Whitaker says he has not interfered with Mueller’s Russia investigation
WASHINGTON — Acting Attorney General Matthew Whitaker insisted on Friday that he has not “interfered in any way” in the special counsel’s Russia investigation as he faced a contentious and partisan congressional hearing in his waning days on the job.
“We have followed the special counsel’s regulations to a T,” Whitaker told the House Judiciary Committee. “There has been no event, no decision, that has required me to take any action, and I have not interfered in any way with the special counsel’s investigation.”
He also said he had never discussed with the White House special counsel Robert Mueller’s investigation into potential coordination between Russia and Donald Trump’s campaign.
The hearing was the first, and likely only, chance for newly empowered Democrats in the majority to grill an attorney general they perceive as a Trump loyalist and whose appointment they suspect was aimed at suppressing investigations of the Republican president. Republicans made clear they viewed the hearing as pointless political grandstanding especially since Whitaker may have less than a week left as the country’s chief law enforcement officer.
“I’m thinking maybe we just set up a popcorn machine in the back,” said Rep. Doug Collins, the committee’s top Republican.
Collins, of Georgia, called it a “dog and pony” show and criticized Democrats for disclosing derogatory information about Whitaker’s business dealings hours before the hearing.
Whitaker vented frustration early on as he repeatedly insisted that he would not discuss his conversations with Trump and tried to shift attention to the conventional work of the Justice Department.
“Mr. Chairman, I see that your five minutes are up,” Whitaker said to the committee’s Democratic leader, Rep. Jerrold Nadler of New York.
But Nadler, who a day earlier had threatened to subpoena Whitaker to ensure his appearance, left no doubt about his party’s focus.
“You decided that your private interest in overseeing this particular investigation — and perhaps others from which you should have been recused — was more important than the integrity of the department. The question that this Committee must now ask is: Why?”
Whitaker laid the groundwork for a likely tussle with Democrats by saying in his opening statement that while he would address their questions, he would not reveal details of his communications with Trump.
“I trust that the members of this committee will respect the confidentiality that is necessary to the proper functioning of the presidency — just as we respect the confidentiality necessary to the legislative branch,” Whitaker said.
He told lawmakers that there has been no change since his arrival in the job in the “overall management” of Mueller’s investigation. He said that he has run the Justice Department to the best of his ability, with “fidelity to the law and to the Constitution” and had never given any promises.
Whitaker is likely in his final days as the country’s chief law enforcement officer because the Senate plans to vote soon on confirming William Barr, Trump’s pick for attorney general.

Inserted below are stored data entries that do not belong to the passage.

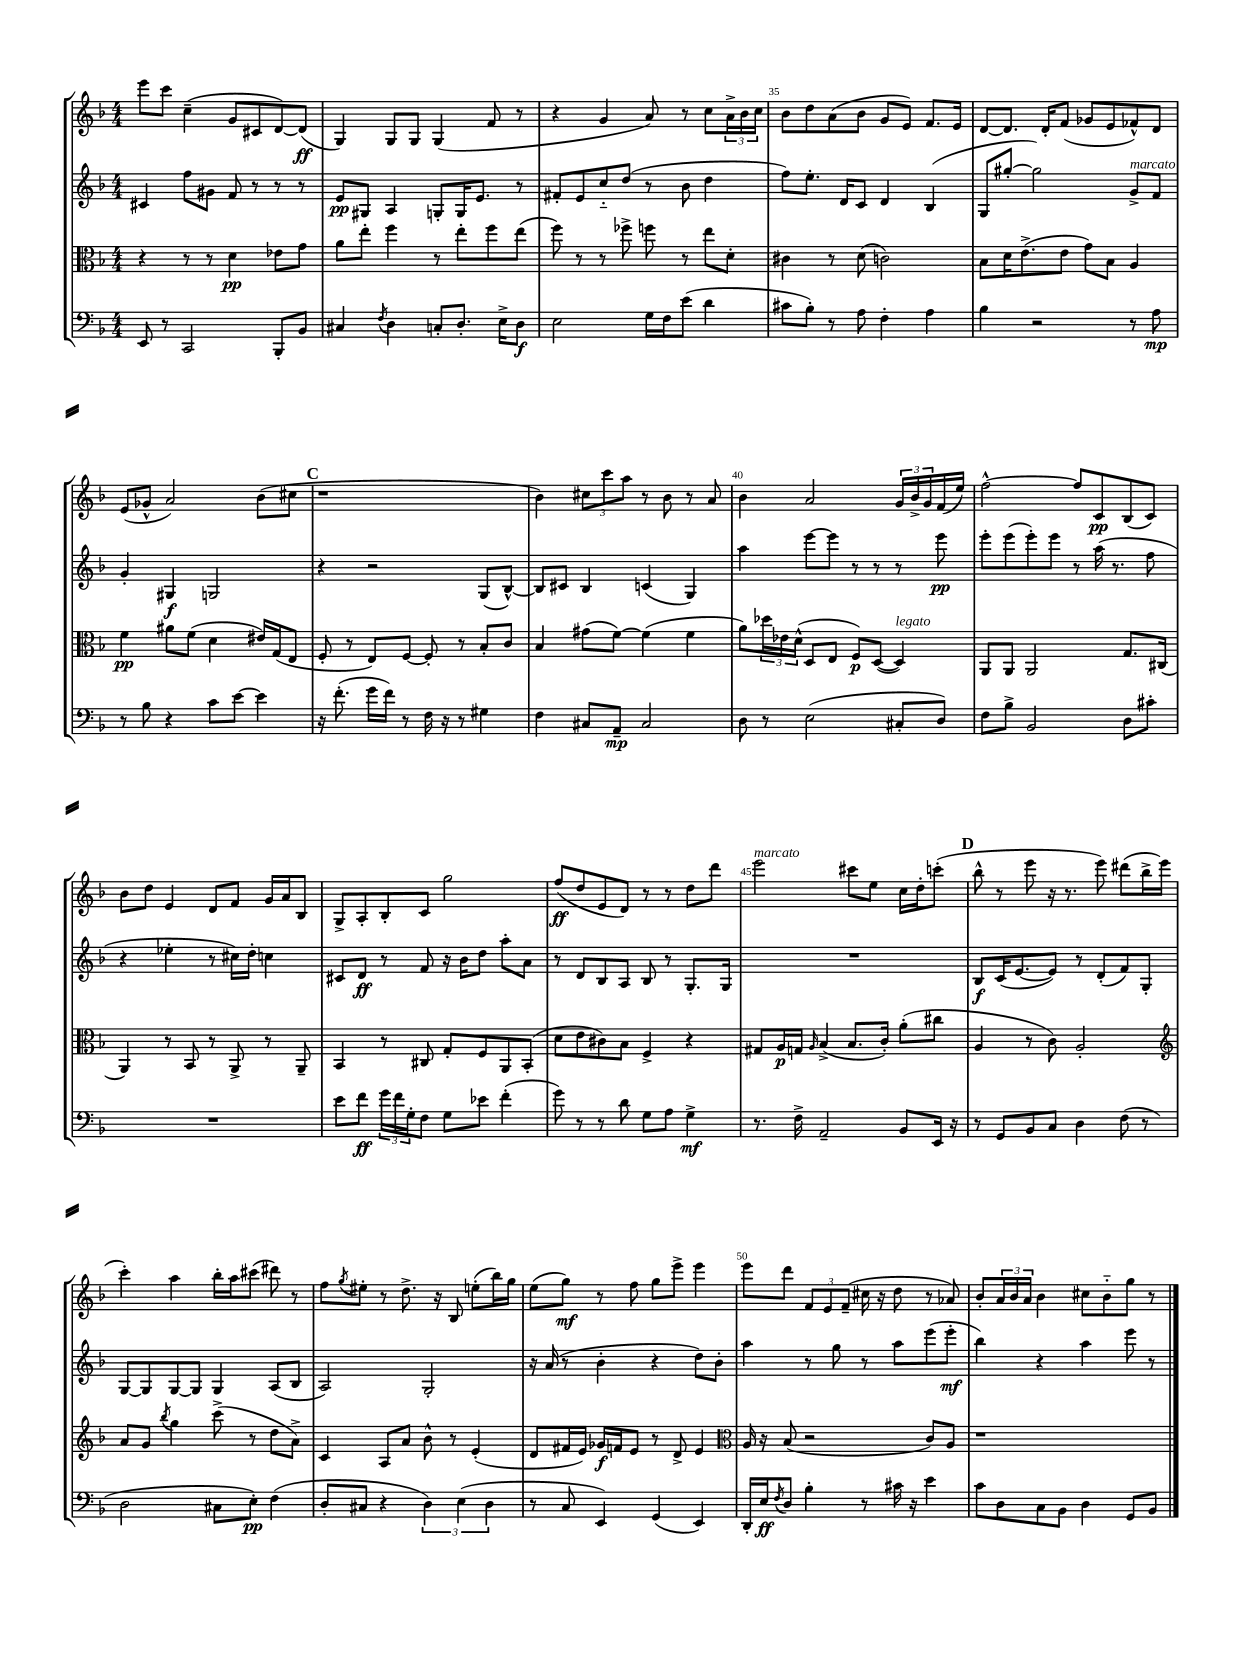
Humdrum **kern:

**kern	**kern	**kern	**kern
*staff4	*staff3	*staff2	*staff1
*clefF4	*clefC3	*clefG2	*clefG2
*k[b-]	*k[b-]	*k[b-]	*k[b-]
*M4/4	*M4/4	*M4/4	*M4/4
8EE	4r	4c#	8eee
8r	.	.	8ccc
2CC	8r	8ff	(4cc~
.	8r	8g#	.
.	4d	8f	8g
.	.	8r	8c#
8BBB-'	8e-	8r	[8d)
8BB-	8g	8r	(8d]
=	=	=	=
4C#	8a	8e	4G)
.	8ee'	8G#	.
8qF	.	.	.
4D	4ff	4A	8G
.	.	.	8G
8C'	8r	8G'	(4G
8.D'	8ee'	16G	.
.	.	8.e	.
.	8ff	.	8f
16E^	.	.	.
8D	(8ee	8r	8r
=	=	=	=
2E	8ff)	8f#'	4r
.	8r	8e	.
.	8r	8cc'~	4g
.	8ff-^	(8dd	.
16G	8ff	8r	8a)
16F	.	.	.
(8e	8r	8b-	8r
4d	8ee	4dd	8cc
.	8d'	.	24a^
.	.	.	24b-
.	.	.	24cc
=	=	=	=
8c#	4c#	8ff)	8b-
8B-')	.	8.ee'	8dd
8r	8r	.	(8a
.	.	16d	.
8A	(8d	8c	8b-
4F'	2c)	4d	8g
.	.	.	8e)
4A	.	(4B-	8.f
.	.	.	16e
=	=	=	=
4B-	8B-	8G	[8d
.	16d	[8gg#'	8.d]
.	(8.e^	.	.
2r	.	2gg#])	.
.	.	.	16d'
.	8e	.	(8f
.	8g)	.	8g-
.	8B-	.	8e
8r	4A	8g^	8f-^^)
8A	.	8f	8d
=	=	=	=
8r	4f	4g'	(8e
8B-	.	.	8g-^^
4r	8a#	4G#	2a)
.	(8f	.	.
8c	4d	2G	.
[8e	.	.	.
4e]	16e#)	.	(8b-
.	(16G	.	.
.	8E	.	8cc#
=	=	=	=
16r	8F'	4r	1r
(8.f'	.	.	.
.	8r	.	.
16g	8E)	2r	.
16f)	.	.	.
8r	[8F	.	.
16F	8F']	.	.
16r	.	.	.
8r	8r	.	.
4G#	8B-'	(8G	.
.	8c	[8B-^^)	.
=	=	=	=
4F	4B-	8B-]	4b-)
.	.	8c#	.
8C#	(8g#	4B-	12cc#
.	.	.	12ccc
8AA~	[8f)	.	.
.	.	.	12aa
2C#	(4f]	(4c	8r
.	.	.	8b-
.	4f	4G)	8r
.	.	.	8a
=	=	=	=
8D	8a)	4aa	4b-
8r	24dd-	.	.
.	24e-	.	.
.	(24d^^	.	.
(2E	8D	[8eee	2a
.	8E	8eee]	.
.	8F)	8r	.
.	([8D	8r	.
8C#'	4D])	8r	24g
.	.	.	24b-^
.	.	.	24g
8D)	.	8eee	(16f
.	.	.	16ee)
=	=	=	=
8F	8AA	8eee'	[2ff^^
8B-^	8AA	(8eee	.
2BB-	2AA	8eee')	.
.	.	8eee	.
.	.	8r	8ff]
.	.	(16aa	8c
.	.	8.r	.
8D	8.G	.	(8B-
8c#'	.	8ff	8c)
.	(16C#	.	.
=	=	=	=
1r	4AA)	4r	8b-
.	.	.	8dd
.	8r	4ee-'	4e
.	8BB-	.	.
.	8r	8r	8d
.	8AA^	16cc#)	8f
.	.	16dd'	.
.	8r	4cc	16g
.	.	.	16a
.	8AA~	.	8B-
=	=	=	=
8e	4BB-	8c#	8G^
8f	.	8d	8A'
24g	8r	8r	8B-'
24f	.	.	.
24G'	.	.	.
8F	8C#	8f	8c
8G	8G'	16r	2gg
.	.	16b-	.
8e-	8F	8dd	.
(4f'	8AA	8aa'	.
.	(8BB-'	8a	.
=	=	=	=
8g)	8d	8r	(8ff
8r	8e	8d	8dd
8r	8c#)	8B-	8e
8d	8B-	8A	8d)
8G	4F^	8B-	8r
8A	.	8r	8r
4G^	4r	8.G'	8dd
.	.	.	8ddd
.	.	16G	.
=	=	=	=
8.r	8G#	1r	2eee
.	16A	.	.
16F^	16G	.	.
.	16qqA	.	.
2AA~	(4B-^	.	.
.	8.B-	.	8ccc#
.	.	.	8ee
.	16c')	.	.
8BB-	(8a'	.	16cc
.	.	.	16dd'
16EE	8cc#	.	(8ccc'
16r	.	.	.
=	=	=	=
8r	4A	8B-	8bb-^^
8GG	.	(16c	8r
.	.	[8.e	.
8BB-	8r	.	8eee
8C	8c)	8e])	16r
.	.	.	8.r
4D	2A'	8r	.
.	.	(8d'	8eee)
(8F	.	8f)	(8ddd#
8r	.	8G'	16bb-^
.	.	.	16eee
=	=	=	=
*	*clefG2	*	*
2D	8a	[8G	4ccc')
.	8g	8G]	.
.	8qbb-	.	.
.	4gg	[8G	4aa
.	.	8G]	.
8C#	(8ccc^	4G	16bb-'
.	.	.	16aa
8E')	8r	.	(8ccc#
(4F	8dd	(8A	8ddd#)
.	8a^)	8B-	8r
=	=	=	=
8D'	4c	2A)	8ff
.	.	.	8qgg
8C#	.	.	8ee#'
4r	8A	.	8r
.	8a	.	8.dd^
6D)	8b-^^	2G'	.
.	.	.	16r
.	8r	.	8B-
(6E	.	.	.
.	(4e'	.	(8ee'
6D	.	.	.
.	.	.	16bb-)
.	.	.	16gg
=	=	=	=
8r	8d	16r	(8ee
.	.	(16a	.
8C	16f#	8r	8gg)
.	16e)	.	.
4EE)	16g-	4b-'	8r
.	16f	.	.
.	8e	.	8ff
(4GG	8r	4r	8gg
.	8d^	.	8eee^
4EE)	4e	8dd)	4eee
.	.	8b-'	.
=	=	=	=
*	*clefC3	*	*
16DD'	16A	4aa	8eee
16E	16r	.	.
8qF	.	.	.
8D	(8B-	.	8ddd
4B-'	2r	8r	12f
.	.	.	12e
.	.	8gg	.
.	.	.	(12f~
8r	.	8r	16cc#
.	.	.	16r
16c#	.	8aa	8dd
16r	.	.	.
4e	8c)	(8eee	8r
.	8A	8eee'	8a-)
=	=	=	=
8c	1r	4bb-)	8b-'
8D	.	.	24a
.	.	.	24b-
.	.	.	24a
8C	.	4r	4b-
8BB-	.	.	.
4D	.	4aa	8cc#
.	.	.	8b-'~
8GG	.	8eee	8gg
8BB-	.	8r	8r
==	==	==	==
*-	*-	*-	*-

Whitaker’s highly anticipated testimony Friday had been in limbo after the Democratic-led committee approved a tentative subpoena to ensure that he appeared and answered questions. Whitaker responded by saying that he would not come unless the committee dropped its subpoena threat, which he called an act of “political theater.”
The stalemate ended Thursday evening after the committee chairman, Nadler, said the committee would not issue a subpoena if Whitaker appeared voluntarily.
Democrats who perceive Whitaker as a Trump loyalist were expected to ask him whether he has made any commitments to the president about Mueller’s Russia investigation and whether he has shared with Trump any inside information. Also expected to come up was Whitaker’s comment last week that he believed the investigation into potential ties between Russia and the Trump campaign was nearly done.
Democrats said they would inquire about Whitaker’s past business dealings, too. Nadler and three other House committee chairmen released documents that they said show Whitaker failed to return thousands of dollars that were supposed to be distributed to victims of a company’s alleged fraud.
Whitaker has come under scrutiny for his involvement with the invention promotion company, which was accused of misleading consumers and has been under investigation by the FBI.
Whitaker had been chief of staff to Attorney General Jeff Sessions, who was forced from the Cabinet last November as Trump seethed over Sessions’ decision to step aside from overseeing the Russia investigation. Whitaker was an outspoken critic of the investigation before arriving at the Justice Department in 2017.
Trump insists there was “no collusion” between his campaign and Russia.